Depuis 20 ans, le même refrain tourne en boucle : les rideaux de fer se baissent. Comptoir des Cotonniers, Casa, Naf-Naf… à chaque fermeture, on pointe du doigt le même coupable : le e-commerce.

Pourtant, il ne représente que 11 % des ventes en France (FEVAD, 2024).

Et si on arrêtait cette opposition stérile entre digital et physique ?

Le magasin n’est pas en train de disparaître. Il est en train de se métamorphoser.

1. Le client a pris le pouvoir

Hyper-informé, mobile, exigeant : il ne pense plus en “canaux”.
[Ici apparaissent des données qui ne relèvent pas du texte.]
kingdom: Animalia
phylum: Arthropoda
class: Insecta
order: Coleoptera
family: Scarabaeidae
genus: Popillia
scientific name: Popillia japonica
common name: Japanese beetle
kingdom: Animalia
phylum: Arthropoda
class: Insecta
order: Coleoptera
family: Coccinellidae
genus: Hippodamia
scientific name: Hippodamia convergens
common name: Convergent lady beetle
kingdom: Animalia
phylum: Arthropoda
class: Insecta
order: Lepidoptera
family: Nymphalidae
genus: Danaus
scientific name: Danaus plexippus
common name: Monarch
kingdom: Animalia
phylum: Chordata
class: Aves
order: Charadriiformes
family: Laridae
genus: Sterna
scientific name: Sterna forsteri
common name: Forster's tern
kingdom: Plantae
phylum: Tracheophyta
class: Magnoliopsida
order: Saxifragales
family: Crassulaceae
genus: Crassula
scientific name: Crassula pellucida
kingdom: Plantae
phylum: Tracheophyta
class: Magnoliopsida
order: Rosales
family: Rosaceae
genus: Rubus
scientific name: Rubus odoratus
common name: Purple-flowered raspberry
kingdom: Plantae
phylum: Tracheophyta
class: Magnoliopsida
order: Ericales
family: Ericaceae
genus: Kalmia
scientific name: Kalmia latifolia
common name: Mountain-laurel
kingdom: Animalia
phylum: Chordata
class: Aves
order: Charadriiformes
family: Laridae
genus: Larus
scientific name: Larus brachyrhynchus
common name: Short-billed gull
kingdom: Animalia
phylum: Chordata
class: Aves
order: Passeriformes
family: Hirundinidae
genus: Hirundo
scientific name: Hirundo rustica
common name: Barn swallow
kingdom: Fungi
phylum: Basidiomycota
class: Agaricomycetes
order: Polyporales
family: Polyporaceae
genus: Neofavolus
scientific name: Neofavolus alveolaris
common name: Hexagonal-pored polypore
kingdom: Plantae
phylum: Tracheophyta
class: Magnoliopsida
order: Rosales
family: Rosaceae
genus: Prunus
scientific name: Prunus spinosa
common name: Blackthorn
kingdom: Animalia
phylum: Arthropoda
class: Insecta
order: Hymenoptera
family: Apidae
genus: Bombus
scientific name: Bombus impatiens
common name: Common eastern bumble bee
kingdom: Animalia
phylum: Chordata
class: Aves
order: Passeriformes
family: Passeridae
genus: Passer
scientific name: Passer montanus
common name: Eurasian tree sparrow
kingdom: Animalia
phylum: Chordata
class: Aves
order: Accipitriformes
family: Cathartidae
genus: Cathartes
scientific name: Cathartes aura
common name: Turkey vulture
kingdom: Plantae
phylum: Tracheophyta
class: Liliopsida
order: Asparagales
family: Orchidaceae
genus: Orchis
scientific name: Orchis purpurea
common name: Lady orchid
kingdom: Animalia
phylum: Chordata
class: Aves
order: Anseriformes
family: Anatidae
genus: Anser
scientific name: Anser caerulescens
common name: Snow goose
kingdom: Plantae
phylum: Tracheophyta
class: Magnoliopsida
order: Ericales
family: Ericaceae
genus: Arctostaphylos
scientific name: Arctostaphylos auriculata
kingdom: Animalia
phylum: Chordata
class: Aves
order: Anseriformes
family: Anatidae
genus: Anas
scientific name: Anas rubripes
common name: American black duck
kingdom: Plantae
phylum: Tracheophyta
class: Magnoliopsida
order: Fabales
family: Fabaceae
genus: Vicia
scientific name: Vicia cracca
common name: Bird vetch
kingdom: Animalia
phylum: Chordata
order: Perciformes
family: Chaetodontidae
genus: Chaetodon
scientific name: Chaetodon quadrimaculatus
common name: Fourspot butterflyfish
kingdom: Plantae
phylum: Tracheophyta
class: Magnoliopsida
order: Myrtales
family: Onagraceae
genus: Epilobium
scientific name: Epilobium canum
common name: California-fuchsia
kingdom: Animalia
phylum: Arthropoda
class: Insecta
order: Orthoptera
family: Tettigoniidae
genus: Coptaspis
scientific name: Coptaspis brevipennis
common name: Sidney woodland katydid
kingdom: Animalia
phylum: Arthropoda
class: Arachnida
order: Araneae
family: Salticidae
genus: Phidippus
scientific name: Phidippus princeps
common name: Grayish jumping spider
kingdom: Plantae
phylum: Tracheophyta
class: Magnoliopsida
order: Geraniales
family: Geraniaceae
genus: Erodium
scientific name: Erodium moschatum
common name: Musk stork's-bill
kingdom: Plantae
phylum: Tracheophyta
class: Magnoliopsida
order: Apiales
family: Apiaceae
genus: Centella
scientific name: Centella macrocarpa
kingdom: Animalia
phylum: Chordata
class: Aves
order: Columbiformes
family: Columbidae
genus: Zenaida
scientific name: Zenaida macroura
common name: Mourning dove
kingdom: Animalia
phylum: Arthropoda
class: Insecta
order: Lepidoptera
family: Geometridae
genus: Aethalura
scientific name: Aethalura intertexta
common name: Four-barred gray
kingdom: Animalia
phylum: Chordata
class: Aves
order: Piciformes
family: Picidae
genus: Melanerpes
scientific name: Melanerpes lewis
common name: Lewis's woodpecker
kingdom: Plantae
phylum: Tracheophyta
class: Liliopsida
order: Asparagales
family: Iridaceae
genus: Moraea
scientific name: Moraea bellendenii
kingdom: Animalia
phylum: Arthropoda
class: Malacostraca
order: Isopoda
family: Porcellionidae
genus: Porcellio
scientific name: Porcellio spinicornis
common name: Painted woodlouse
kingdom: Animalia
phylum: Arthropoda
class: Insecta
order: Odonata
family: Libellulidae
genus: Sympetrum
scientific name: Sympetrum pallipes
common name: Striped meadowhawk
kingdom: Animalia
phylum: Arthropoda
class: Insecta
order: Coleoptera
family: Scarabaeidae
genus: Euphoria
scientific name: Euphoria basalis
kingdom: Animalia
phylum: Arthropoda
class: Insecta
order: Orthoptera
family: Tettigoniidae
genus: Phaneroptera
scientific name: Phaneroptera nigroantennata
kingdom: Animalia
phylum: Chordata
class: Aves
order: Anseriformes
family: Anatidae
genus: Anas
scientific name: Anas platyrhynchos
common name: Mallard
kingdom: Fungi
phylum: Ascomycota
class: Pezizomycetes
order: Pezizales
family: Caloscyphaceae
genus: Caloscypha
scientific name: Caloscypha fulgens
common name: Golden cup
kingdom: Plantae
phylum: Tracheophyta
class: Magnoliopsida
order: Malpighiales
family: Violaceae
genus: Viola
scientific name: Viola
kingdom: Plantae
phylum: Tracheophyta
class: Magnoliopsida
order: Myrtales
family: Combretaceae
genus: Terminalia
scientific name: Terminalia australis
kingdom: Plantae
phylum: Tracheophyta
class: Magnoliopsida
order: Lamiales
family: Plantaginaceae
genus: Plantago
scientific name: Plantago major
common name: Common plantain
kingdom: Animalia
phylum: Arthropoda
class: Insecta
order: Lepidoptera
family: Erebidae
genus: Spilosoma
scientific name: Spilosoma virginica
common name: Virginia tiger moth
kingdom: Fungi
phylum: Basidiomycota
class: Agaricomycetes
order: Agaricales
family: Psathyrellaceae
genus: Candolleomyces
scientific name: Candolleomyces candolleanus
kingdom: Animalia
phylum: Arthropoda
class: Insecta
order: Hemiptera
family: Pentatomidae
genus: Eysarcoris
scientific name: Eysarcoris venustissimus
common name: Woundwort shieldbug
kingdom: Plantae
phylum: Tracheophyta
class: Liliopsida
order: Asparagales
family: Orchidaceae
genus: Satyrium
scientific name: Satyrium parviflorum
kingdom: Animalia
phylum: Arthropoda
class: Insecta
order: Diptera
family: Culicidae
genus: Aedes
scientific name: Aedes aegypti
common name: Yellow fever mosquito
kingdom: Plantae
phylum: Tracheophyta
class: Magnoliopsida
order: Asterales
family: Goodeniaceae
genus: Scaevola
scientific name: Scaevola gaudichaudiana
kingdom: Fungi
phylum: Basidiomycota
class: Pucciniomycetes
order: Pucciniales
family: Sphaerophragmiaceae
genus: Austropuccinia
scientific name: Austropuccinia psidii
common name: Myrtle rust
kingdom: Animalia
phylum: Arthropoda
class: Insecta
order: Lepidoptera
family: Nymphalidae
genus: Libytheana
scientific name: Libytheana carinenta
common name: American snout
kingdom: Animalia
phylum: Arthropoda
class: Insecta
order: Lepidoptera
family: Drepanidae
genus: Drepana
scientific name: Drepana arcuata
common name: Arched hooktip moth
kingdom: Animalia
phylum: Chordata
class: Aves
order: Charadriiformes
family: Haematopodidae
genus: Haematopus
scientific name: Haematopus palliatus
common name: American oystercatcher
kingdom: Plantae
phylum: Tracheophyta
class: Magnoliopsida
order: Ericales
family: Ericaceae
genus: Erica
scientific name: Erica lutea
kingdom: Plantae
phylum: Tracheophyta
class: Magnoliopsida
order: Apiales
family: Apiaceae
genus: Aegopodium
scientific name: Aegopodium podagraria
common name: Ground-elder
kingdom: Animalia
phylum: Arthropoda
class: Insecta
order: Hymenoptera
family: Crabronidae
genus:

Son parcours est un ballet permanent entre digital et physique :

• 48 % des Français sont omnicanaux,

• 30 % repèrent en ligne avant d’acheter en boutique (ROPO),

• 16 % flânent en magasin avant de cliquer depuis leur canapé.

Ce qu’il réclame : fluidité, autonomie, personnalisation.

2. La réponse du retail : l’omnicanal, mais avec du sens

Certaines enseignes l’ont compris : le magasin devient une scène vivante où la marque s’incarne.

Design, merchandising inspirant, expérience phygitale… la promesse est belle : un parcours sans couture, un stock infini.

Mais attention : une borne interactive qui copie le site web, un écran froid et impersonnel, une tablette qui coupe le lien humain… tout cela reste une coquille vide.

3. La vraie révolution : le vendeur augmenté

Le futur du magasin ne repose pas sur la technologie seule, mais sur l’humain amplifié par la technologie.

Le vendeur augmenté ne se cache pas derrière un écran :

• il s’en sert pour enrichir la relation,

• il co-crée la solution avec son client,

• il transforme un achat en souvenir mémorable.

C’est cette expérience émotionnelle qui fidélise.

4. Quand une ville inspire l’avenir du retail : Anvers

À Anvers, le shopping devient une expérience à part entière.

Entre façades historiques rénovées, concept stores soigneusement sélectionnés et cafés intégrés à l’expérience, tout invite à flâner.

Ce qui fait la différence ?

• Une offre sélectionnée, pas une surenchère,

• Un mélange de marques locales et internationales,

• Une architecture qui raconte une histoire,

• Gastronomie, détente et culture intégrées à l’expérience,

• De la convivialité et des conseils authentiques, au lieu d’une transaction anonyme.

Ici, le commerce ne se contente pas de vendre. Il suscite des émotions, crée des rencontres, raconte des histoires.

5. La clé : transformer le commerce en lieu de vie

Que ce soit à Anvers ou dans le projet Überseequartier d’Hambourg, le modèle est clair :

un retail qui mêle shopping, restauration, culture, bureaux, logements…

Un quartier vivant, où l’on vient non pas seulement pour acheter, mais pour vivre une expérience.

En conclusion

Le commerce physique ne disparait pas, il renaît sous une autre forme.


Ceux qui considèrent leur magasin, leur centre commercial ou leur ville comme un espace inspirant, diversifié et vivant gagneront non seulement les décisions d’achat, mais surtout… les cœurs.